Если бы он крикнул, было бы, наверное, не так страшно, но он произнес эти слова тихо и спокойно. Как судебный приговор, который обжалованию не подлежит.

И тут Ольга совершила, может быть, самый смелый поступок в жизни, который она, видимо, до конца не осознала и о котором, к своей чести, никогда не вспоминала — даже встретившись с Юрием через пятнадцать лет в стенах школы, где оба недолгое время учительствовали.

Она рванулась вперед и встала между револьвером лейтенанта и Юрием, закрыв его, в полном смысле слова, своей высокой грудью. При этом смотрела прямо в лицо лейтенанту и говорила сдержанно и ласково, увещевая, словно ребенка.

— Перестань, — говорила она. — Что ты вдруг? Он такой же, как ты. Завтра пойдет туда же… Это мой брат, — зачем-то добавила она.

Второй лейтенант, более трезвый, тоже стал успокаивать приятеля, тянул продолжать путь. Тот пробормотал еще что-то оскорбительное, вложил револьвер в кобуру, и они ушли.

У Юрия дрожали ноги, дрожало все внутри: только сейчас он осознал, что могло произойти минуту назад, после чего не было бы уже ни его, ни Ольги, ни улицы Петровки, ни этой грязно-белой стены старого монастыря.

— Идем же, — сказала Ольга обычным тоном. — Мне лично есть хочется. А тебе?..

(Юрий долго не мог забыть этого лейтенанта, погибшего, скорее всего, в те месяцы под Москвой, в числе прочих миллиона ста двадцати тысяч, составивших, по последним данным, так называемые «безвозвратные» потери.
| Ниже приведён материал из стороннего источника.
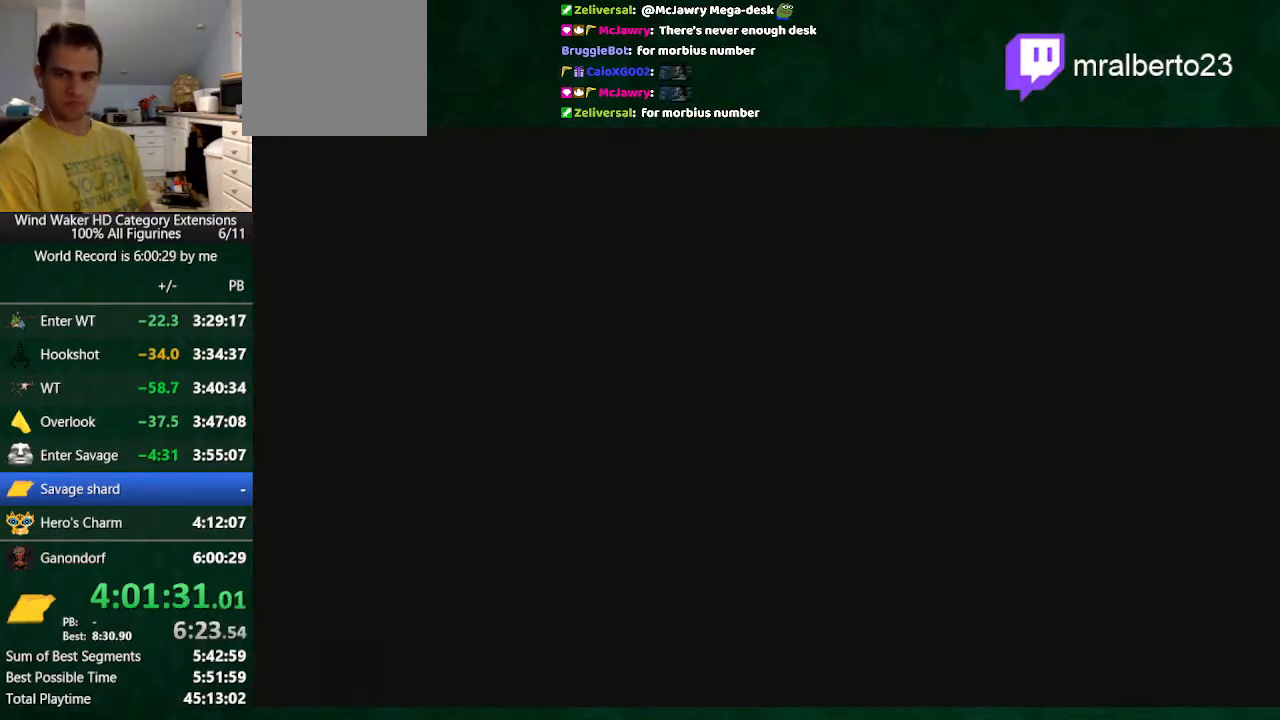
{"buttons": [], "left_stick": "center", "right_stick": "center", "button_events": [[67, "L2", "up"], [67, "R2", "down"], [133, "R2", "up"], [233, "R2", "down"], [300, "R2", "up"], [333, "L2", "down"], [400, "R2", "down"], [433, "L2", "up"], [500, "R2", "up"]]}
В плане относительном это выглядело как 5–6 наших на одного немецкого солдата. Потерями «возвратными» считались раненые; о пленных, их насчитывалось уже тогда около двух миллионов, вообще речь не шла: их не должно было быть. Так повелел будущий генералиссимус Сталин…

Однако, когда Юрий сам надел полевую форму, он тоже начал — словами и взглядом — «грешить» против тыловиков. За пистолет, правда, при этом не хватался.)
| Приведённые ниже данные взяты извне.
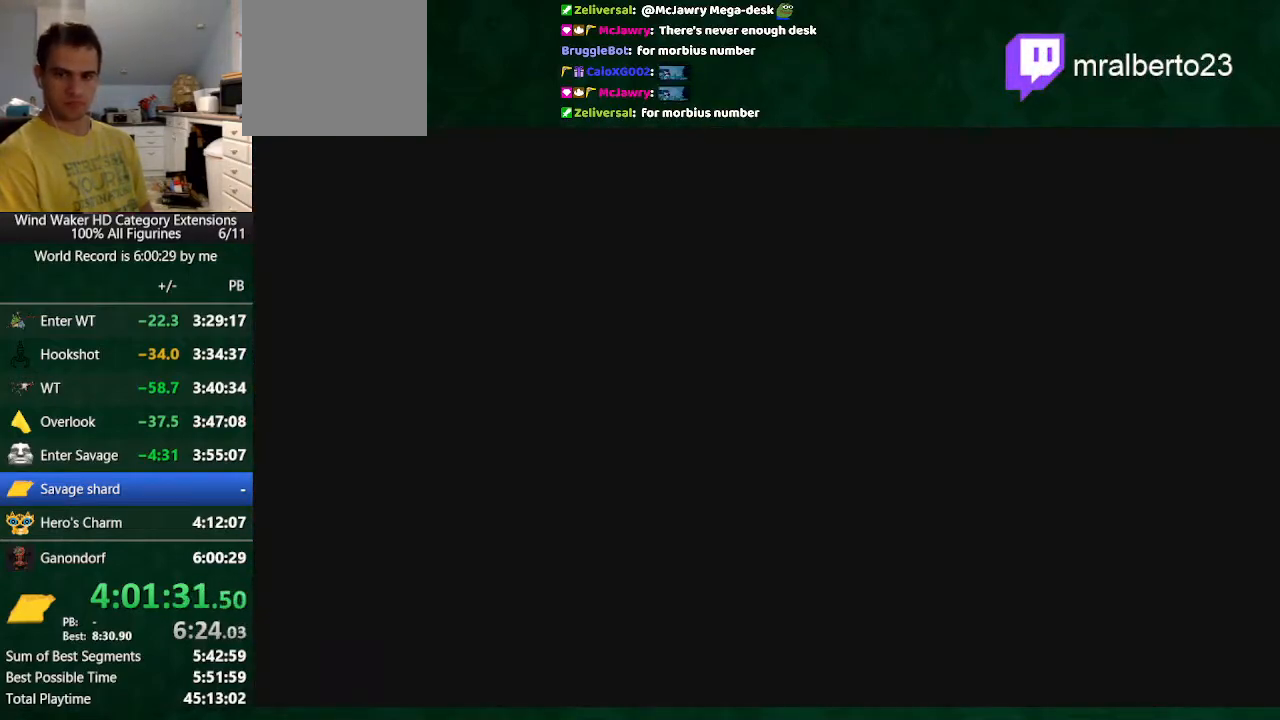
{"buttons": [], "left_stick": "center", "right_stick": "center", "button_events": []}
Дома у Ольги была не только кое-какая еда, но и немного спиртного. Пить она не стала, как и Ася Белкина незадолго до этого, но ела с охотой и говорила больше не о том, что сейчас произошло, а вспоминала школу, их класс, Костю Садовского.
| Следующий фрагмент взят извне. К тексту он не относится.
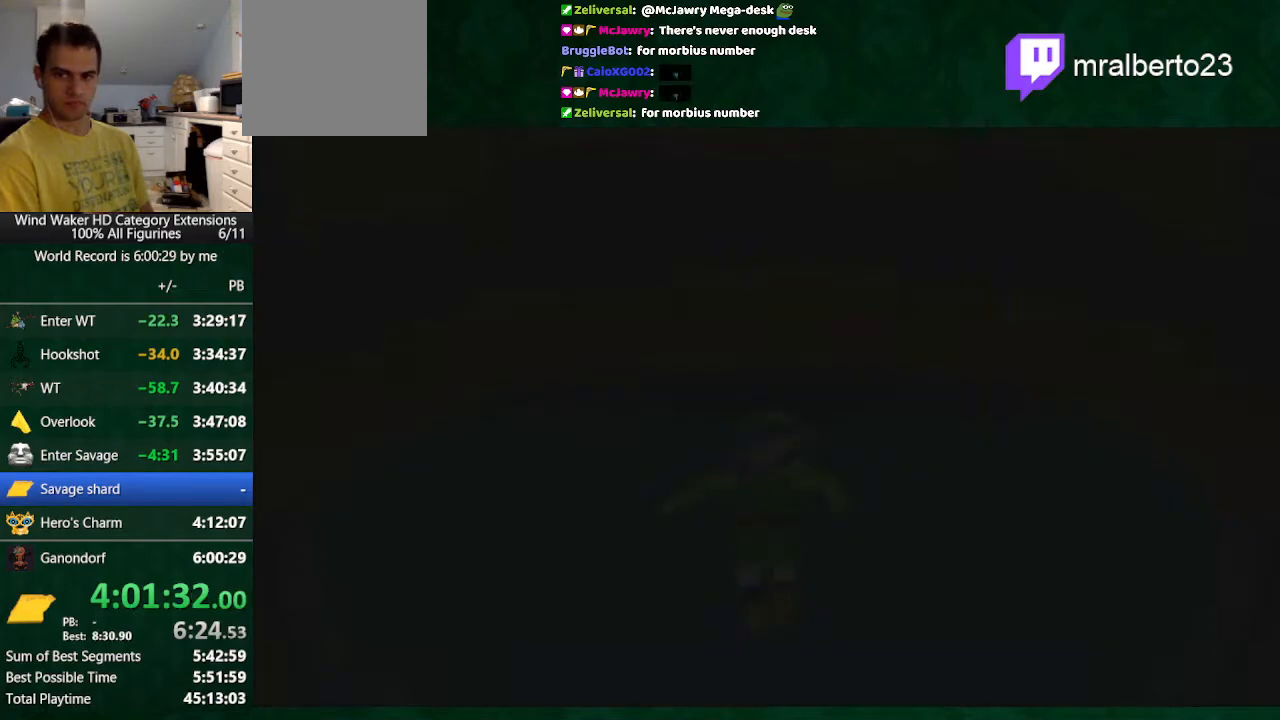
{"buttons": [], "left_stick": "center", "right_stick": "center", "button_events": []}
Юрий хватанул все, что было в бутылке, граммов двести, попросив налить в стакан — осталась привычка со времен ленинградского кафетерия, куда еще так недавно регулярно заходил перед тем, как отправиться в клуб на танцы, и потом тоже по привычке полез к Ольге с недвусмысленными предложениями, кои были отвергнуты спокойно и сдержанно, без лишних упреков или объяснений. Он смирился, но стало скучно, захотелось спать, тем более завтра вставать ни свет, ни заря, да и комендантский час скоро. У него, правда, был пропуск, но он не признался, а сказал, что пора идти. И ушел. Отказ Ольги казался обиднее, чем оскорбление, нанесенное пьяным лейтенантом, чем собственный испуг.

Зато сейчас мог спокойно шагать по темным безлюдным улицам, и если встречался патруль или кто-то, обладающий, как и он, ночным пропуском, прямой угрозы они не представляли. Воздушного налета в эту ночь тоже не было…

В начале сентября вернулась из-под Серпухова Миля: у нее в институте начались занятия.

Все свободное время Юрий теперь проводил в ее комнате, ставшей намного просторней: родители после долгих колебаний уехали в эвакуацию, взяв с дочери слово, что, если только положение под Москвой станет хоть чуть-чуть хуже, она немедленно приедет к ним в Казань. Юрий поклялся, что обеспечит эту возможность: достанет билет или — как это называется? — талон на эвакуацию.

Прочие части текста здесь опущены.